** RECORDS FOR THIS EXERCISE follows **

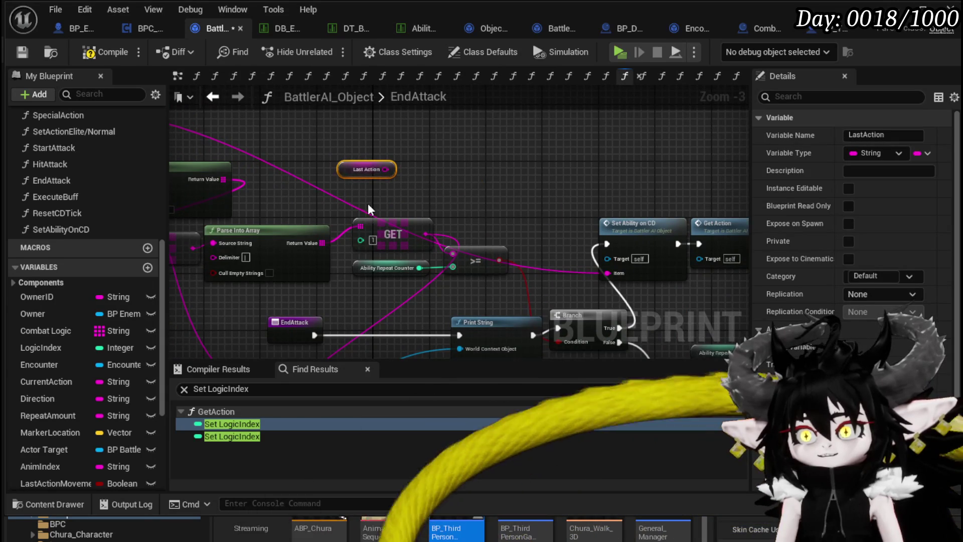
left_click_drag(352, 208, 555, 201)
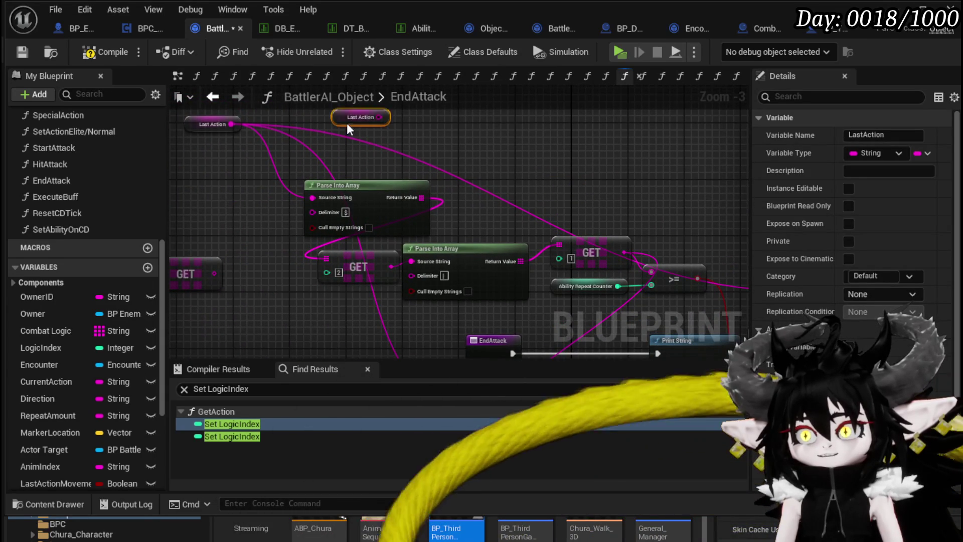
left_click_drag(348, 123, 481, 130)
left_click_drag(230, 124, 261, 134)
left_click_drag(356, 159, 371, 144)
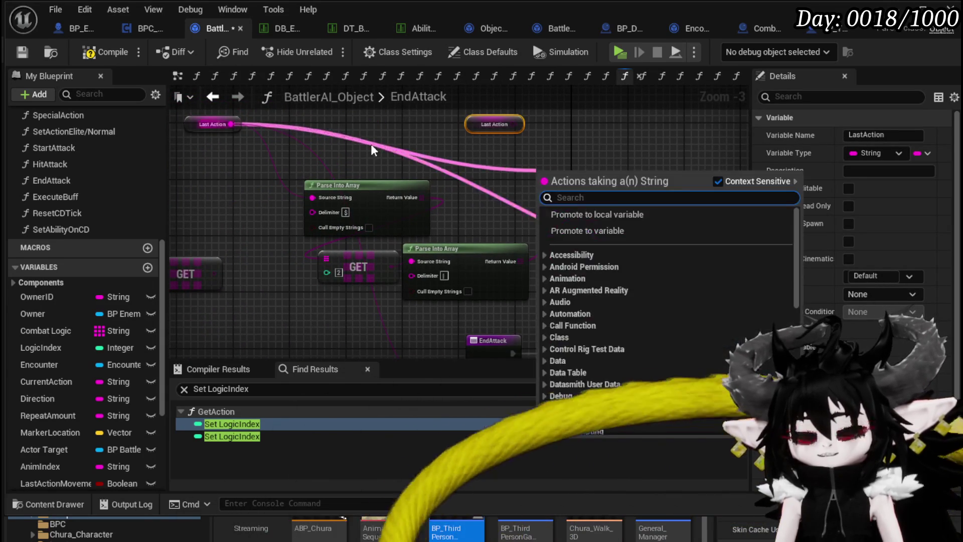
scroll(444, 200, "down", 2)
scroll(512, 195, "up", 1)
scroll(512, 188, "up", 1)
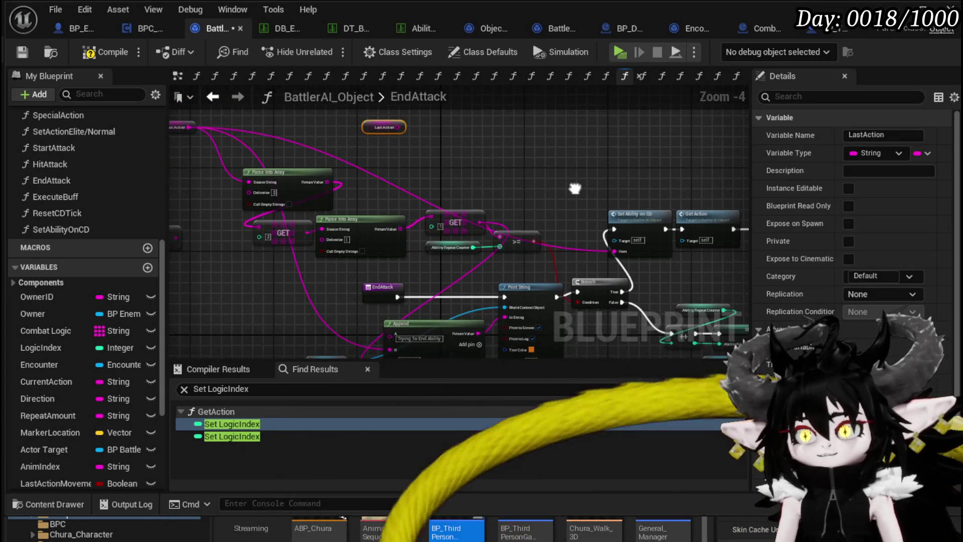
scroll(374, 300, "up", 1)
mouse_move(375, 299)
left_mouse_down()
mouse_move(457, 242)
mouse_move(278, 245)
left_mouse_up()
left_click(518, 237)
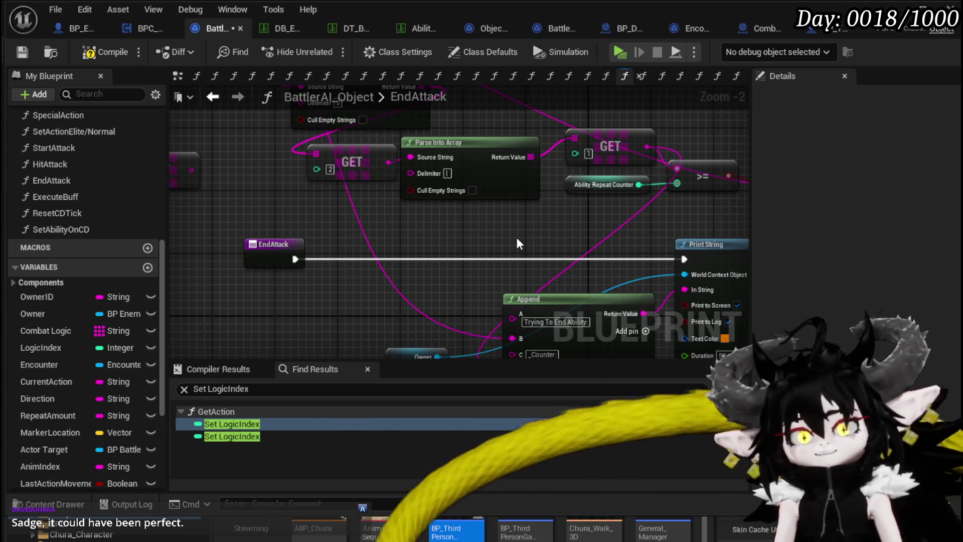
Move the Set Ability on CD, Get Action and SET nodes right and shift the Owner node aside
mouse_move(518, 243)
left_mouse_down()
mouse_move(278, 224)
mouse_move(476, 233)
mouse_move(512, 210)
left_mouse_up()
scroll(512, 209, "down", 1)
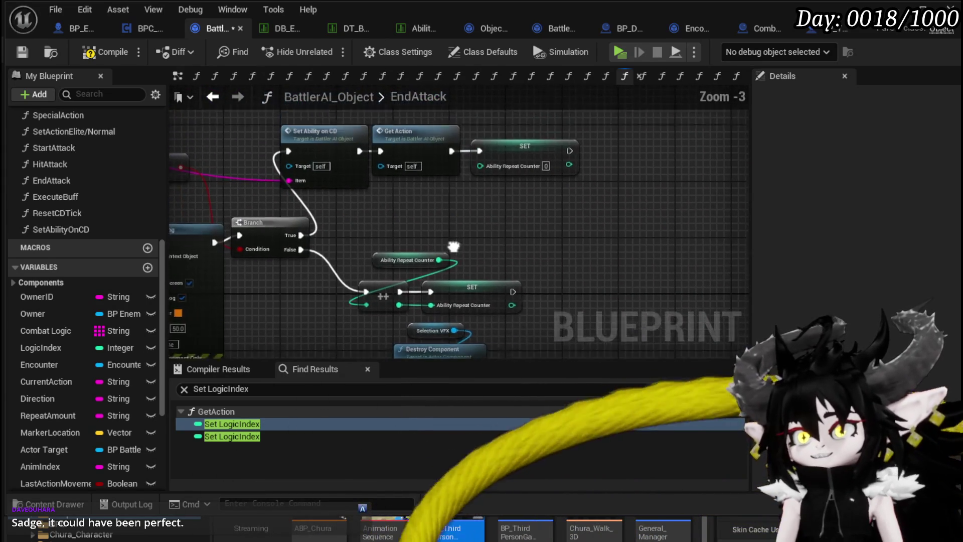
left_click_drag(330, 216, 532, 160)
left_click_drag(333, 155, 401, 158)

** End of RECORDS FOR THIS EXERCISE **

(WHAT IS REQUIRED) Please give back the material above exactly as written, pictures omitted.

(SOLUTION)
left_click_drag(352, 208, 555, 201)
left_click_drag(348, 123, 481, 130)
left_click_drag(230, 124, 261, 134)
left_click_drag(356, 159, 371, 144)
scroll(444, 200, "down", 2)
scroll(512, 195, "up", 1)
scroll(512, 188, "up", 1)
scroll(374, 300, "up", 1)
mouse_move(375, 299)
left_mouse_down()
mouse_move(457, 242)
mouse_move(278, 245)
left_mouse_up()
left_click(518, 237)
Move the Set Ability on CD, Get Action and SET nodes right and shift the Owner node aside
mouse_move(518, 243)
left_mouse_down()
mouse_move(278, 224)
mouse_move(476, 233)
mouse_move(512, 210)
left_mouse_up()
scroll(512, 209, "down", 1)
left_click_drag(330, 216, 532, 160)
left_click_drag(333, 155, 401, 158)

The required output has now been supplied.